As many of you know, I teach in prison, on a voluntary basis, as part of their Business Studies NVQ Level 1 and 2 and every other week I meet a new group of new students and we spend two hours talking about marketing, social media, networking and starting up a small business. The sessions go really well and the prisoners / students are really engaged, but just recently I have been thinking about the different roles these students play in the class, and the different roles we all play in business.

So, I’m in my classroom with 12-15 male prisoners; there are some strong characters in the room but are these just roles they are playing as a coping mechanism in prison?

I have one guy, that within minutes of my arrival he has told me about his previous job. It feels like he’s trying to prove that he was a ’good person’ and although now in prison he was very successful on the outside, it’s like he feels bad as a prisoner and wants to show me he can be a good person.
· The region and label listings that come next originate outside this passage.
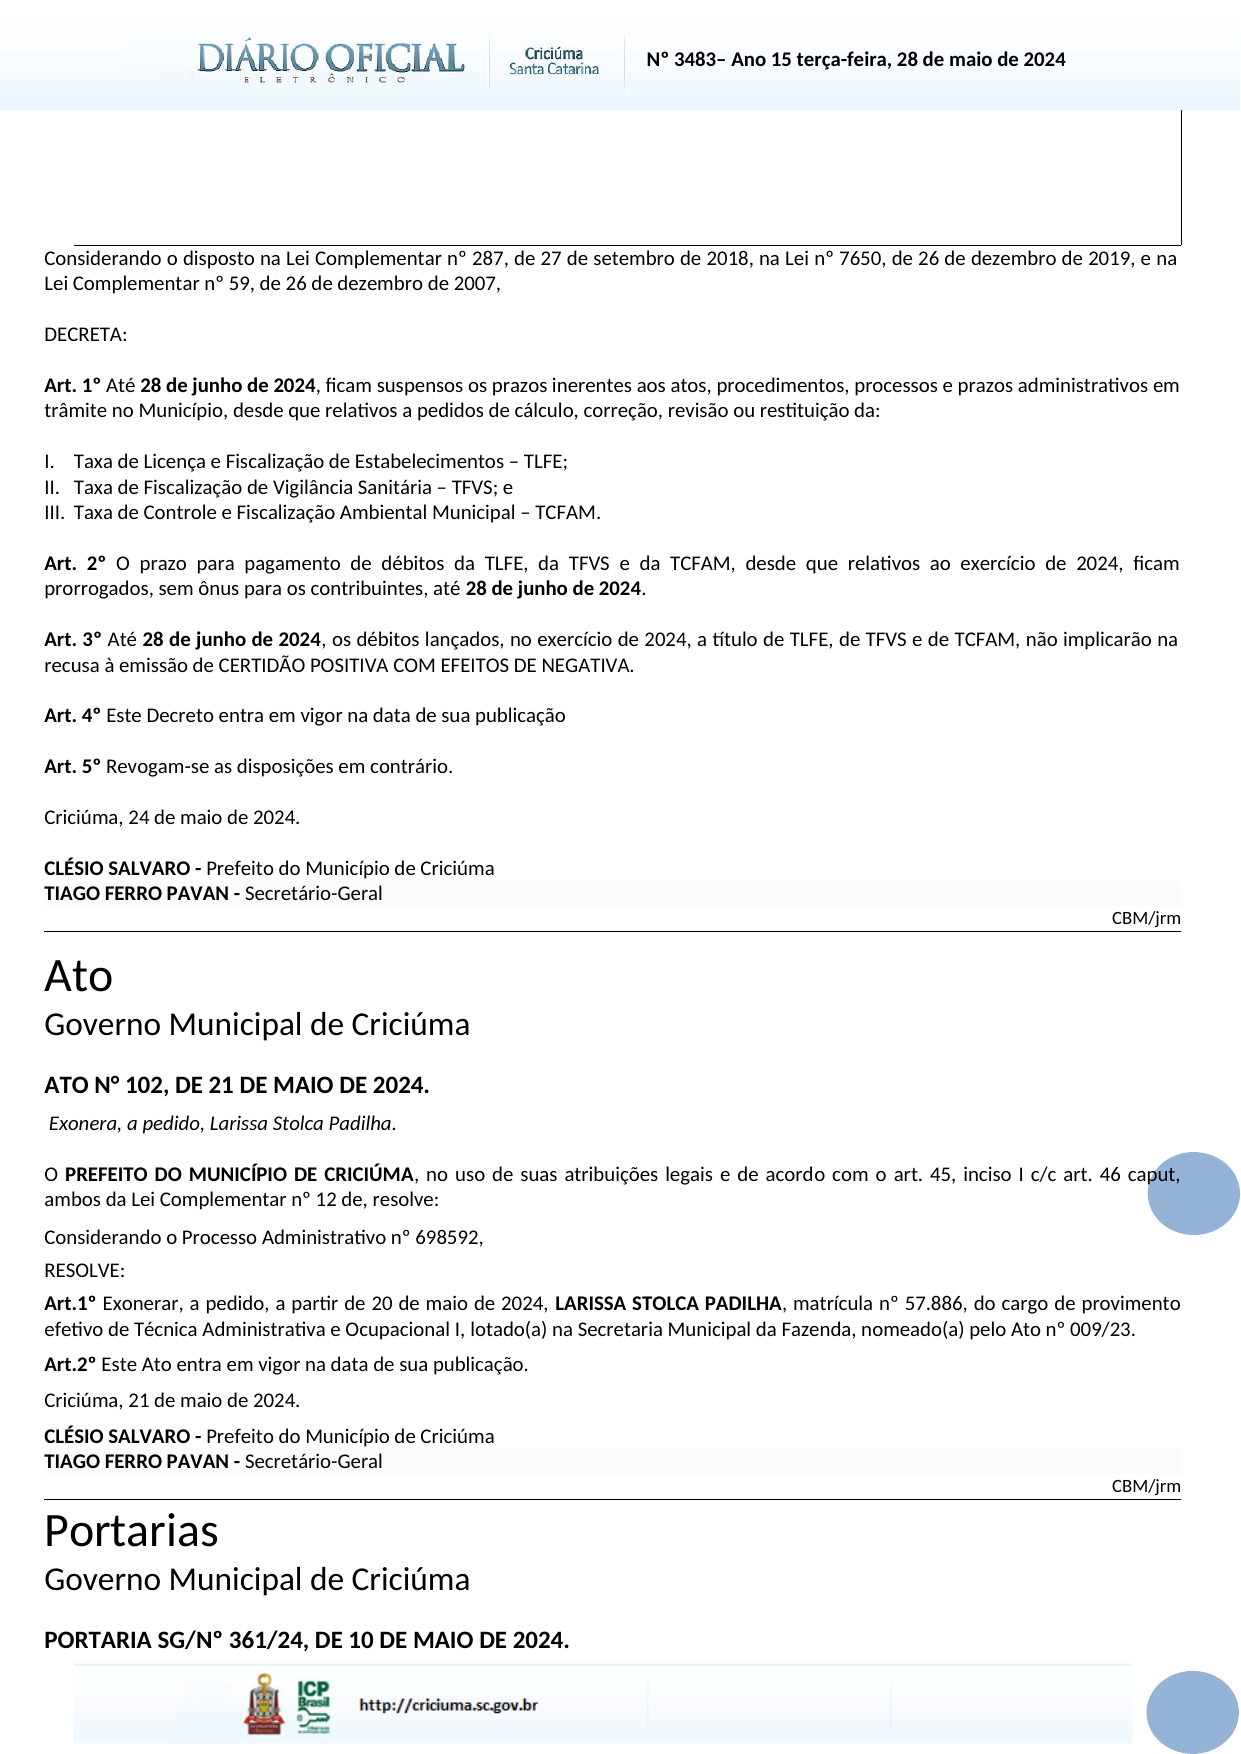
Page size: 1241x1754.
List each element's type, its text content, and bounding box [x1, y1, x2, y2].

text Ato [44, 945, 1181, 1003]
text RESOLVE: [44, 1258, 1181, 1283]
text Governo Municipal de Criciúma [44, 1558, 1181, 1599]
text Exonera, a pedido, Larissa Stolca Padilha. [44, 1110, 1181, 1136]
text CLÉSIO SALVARO - Prefeito do Município de Criciúma [44, 855, 1181, 881]
text CLÉSIO SALVARO - Prefeito do Município de Criciúma [44, 1423, 1181, 1448]
text Art.2º Este Ato entra em vigor na data de sua publicação. [44, 1352, 1181, 1377]
list Taxa de Licença e Fiscalização de Estabelecimentos – TLFE; [44, 448, 1181, 474]
text DECRETA: [44, 321, 1181, 347]
text O PREFEITO DO MUNICÍPIO DE CRICIÚMA, no uso de suas atribuições legais e de acordo com o art. 45, inciso I c/c art. 46 caput, ambos da Lei Complementar nº 12 de, resolve: [44, 1161, 1163, 1212]
text ATO N° 102, DE 21 DE MAIO DE 2024. [44, 1069, 1181, 1100]
text Considerando o Processo Administrativo nº 698592, [44, 1224, 1181, 1250]
text PORTARIA SG/Nº 361/24, DE 10 DE MAIO DE 2024. [44, 1624, 1181, 1655]
list Taxa de Fiscalização de Vigilância Sanitária – TFVS; e [44, 474, 1181, 499]
text Art. 5º Revogam-se as disposições em contrário. [44, 753, 1181, 779]
text Art. 1º Até 28 de junho de 2024, ficam suspensos os prazos inerentes aos atos, procedimentos, processos e prazos administrativos em trâmite no Município, desde que relativos a pedidos de cálculo, correção, revisão ou restituição da: [44, 372, 1181, 423]
text TIAGO FERRO PAVAN - Secretário-Geral [44, 881, 1181, 906]
text Art. 4º Este Decreto entra em vigor na data de sua publicação [44, 703, 1181, 728]
text Criciúma, 24 de maio de 2024. [44, 804, 1181, 830]
text Art. 2º O prazo para pagamento de débitos da TLFE, da TFVS e da TCFAM, desde que relativos ao exercício de 2024, ficam prorrogados, sem ônus para os contribuintes, até 28 de junho de 2024. [44, 550, 1181, 601]
text Art.1º Exonerar, a pedido, a partir de 20 de maio de 2024, LARISSA STOLCA PADILHA, matrícula nº 57.886, do cargo de provimento efetivo de Técnica Administrativa e Ocupacional I, lotado(a) na Secretaria Municipal da Fazenda, nomeado(a) pelo Ato nº 009/23. [44, 1291, 1181, 1341]
text CBM/jrm [44, 906, 1181, 931]
text Portarias [44, 1500, 1181, 1558]
text Governo Municipal de Criciúma [44, 1003, 1181, 1044]
text Criciúma, 21 de maio de 2024. [44, 1387, 1181, 1413]
text Considerando o disposto na Lei Complementar nº 287, de 27 de setembro de 2018, na Lei nº 7650, de 26 de dezembro de 2019, e na Lei Complementar nº 59, de 26 de dezembro de 2007, [44, 245, 1181, 296]
list Taxa de Controle e Fiscalização Ambiental Municipal – TCFAM. [44, 499, 1181, 525]
text TIAGO FERRO PAVAN - Secretário-Geral [44, 1448, 1181, 1474]
text CBM/jrm [44, 1474, 1181, 1499]
text Art. 3º Até 28 de junho de 2024, os débitos lançados, no exercício de 2024, a título de TLFE, de TFVS e de TCFAM, não implicarão na recusa à emissão de CERTIDÃO POSITIVA COM EFEITOS DE NEGATIVA. [44, 626, 1181, 677]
Then there is the guy in the corner, he wants to be everyone’s friend. He nods frantically in agreement with ANYTHING anyone else says. He was nodding so frantically I was concerned he head was going to fall off.

There is a gay guy that owns a hair salon on the outside, he is very quiet and it took a while to get him to talk. He was keen to keep his head down, keep himself to himself and just get on with it, originally only telling me the real basics and nothing more than that.
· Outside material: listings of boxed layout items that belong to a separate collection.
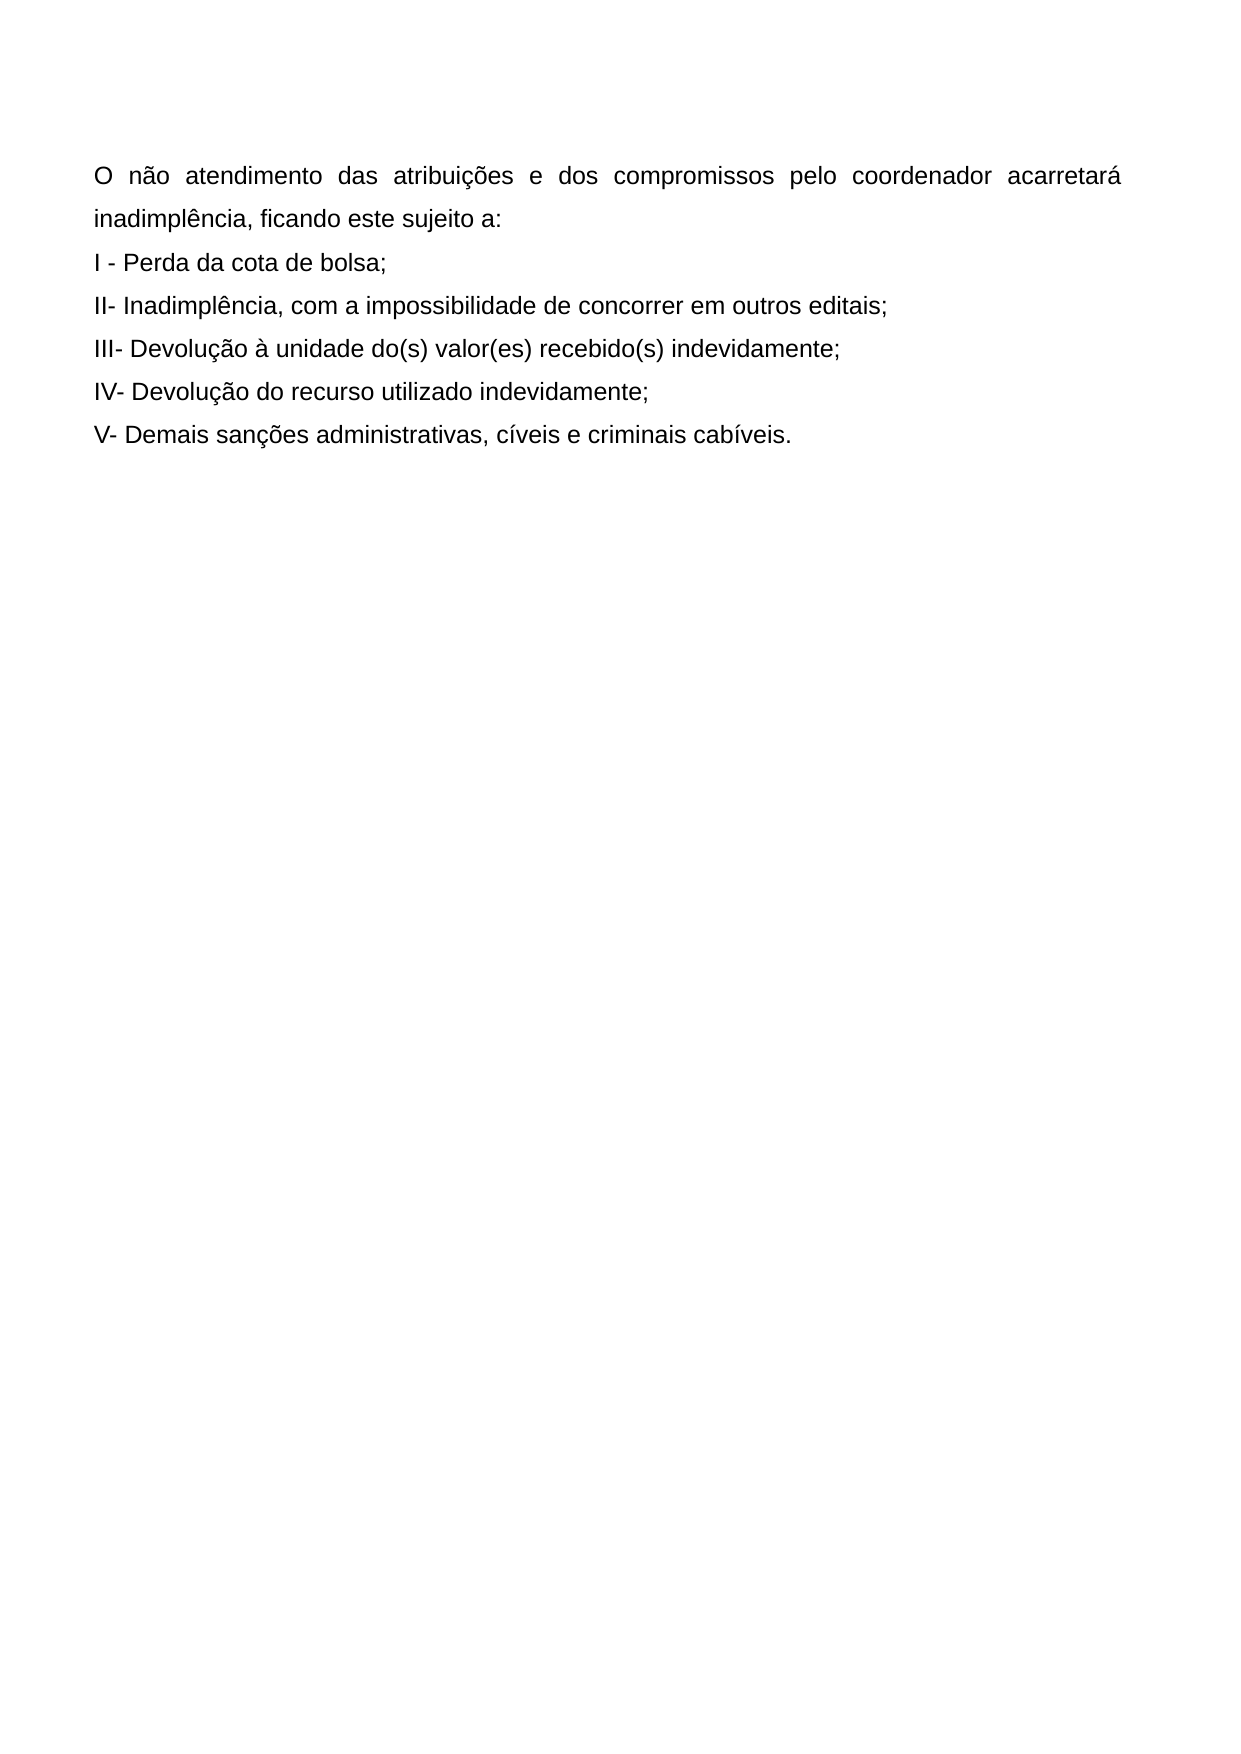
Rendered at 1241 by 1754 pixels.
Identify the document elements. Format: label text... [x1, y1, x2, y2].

text II- Inadimplência, com a impossibilidade de concorrer em outros editais; [94, 291, 1123, 319]
text III- Devolução à unidade do(s) valor(es) recebido(s) indevidamente; [94, 334, 1123, 362]
text IV- Devolução do recurso utilizado indevidamente; [94, 377, 1123, 406]
text I - Perda da cota de bolsa; [94, 247, 1123, 276]
text O não atendimento das atribuições e dos compromissos pelo coordenador acarretará inadimplência, ficando este sujeito a: [94, 161, 1123, 233]
text V- Demais sanções administrativas, cíveis e criminais cabíveis. [94, 420, 1123, 449]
Then there is a guy to my right, sat next to me and keen to talk one on one, to really have quieter conversations where the rest of the group are not involved; like he is trying to build a personal and one on one relationship with me, in the tutor sense.
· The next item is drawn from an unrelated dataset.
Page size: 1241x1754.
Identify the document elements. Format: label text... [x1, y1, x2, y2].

As I left the prison I was thinking how this could relate to networking, we all try to be the ‘real us’ when we go networking but do we just take on roles as a ‘coping mechanism’ for networking. I think we probably do, especially in the early days.

There will always be that person that tries to prove themselves – I have been that person before, especially when I began my business. It was the first time I had run my own business and I was scared it wouldn’t work and I didn’t have a lot of faith in myself so I was constantly trying to prove myself in sometimes, quite an over-confident way, to hide my inner lack of confidence.

The person that wants to be everyone’s friend – is this not a normal thing? I know I’m certainly keen to be everyone’s friend and I hate it when someone doesn’t like me. It’s sometimes quite tricky to be friends with everyone at a networking event but I’ve seen it before.

You’ve got the person that keeps themselves to themselves; this is sometimes a nerves thing and if you stay below the line you can’t get picked out or picked on. Is this not the person who hovers round the outside of the room at networking events?

Now, and here is the interesting one, the gentleman that was sat to my right that wanted one on one attention is experiencing his first time in prison. He was in tears on arrival and has tried to commit suicide since being in prison. I’ll be honest, on first sight this guy gave me the creeps and I explained that to the prison warden – who then told me the full story.

This has probably taught me more than anything else not to judge people – people are sometimes struggling with their own internal issues and where they are right now may not be their comfort zone.

So it got me thinking, do you think you take on a role when you go networking or are you really the ‘real you’ to everyone you meet?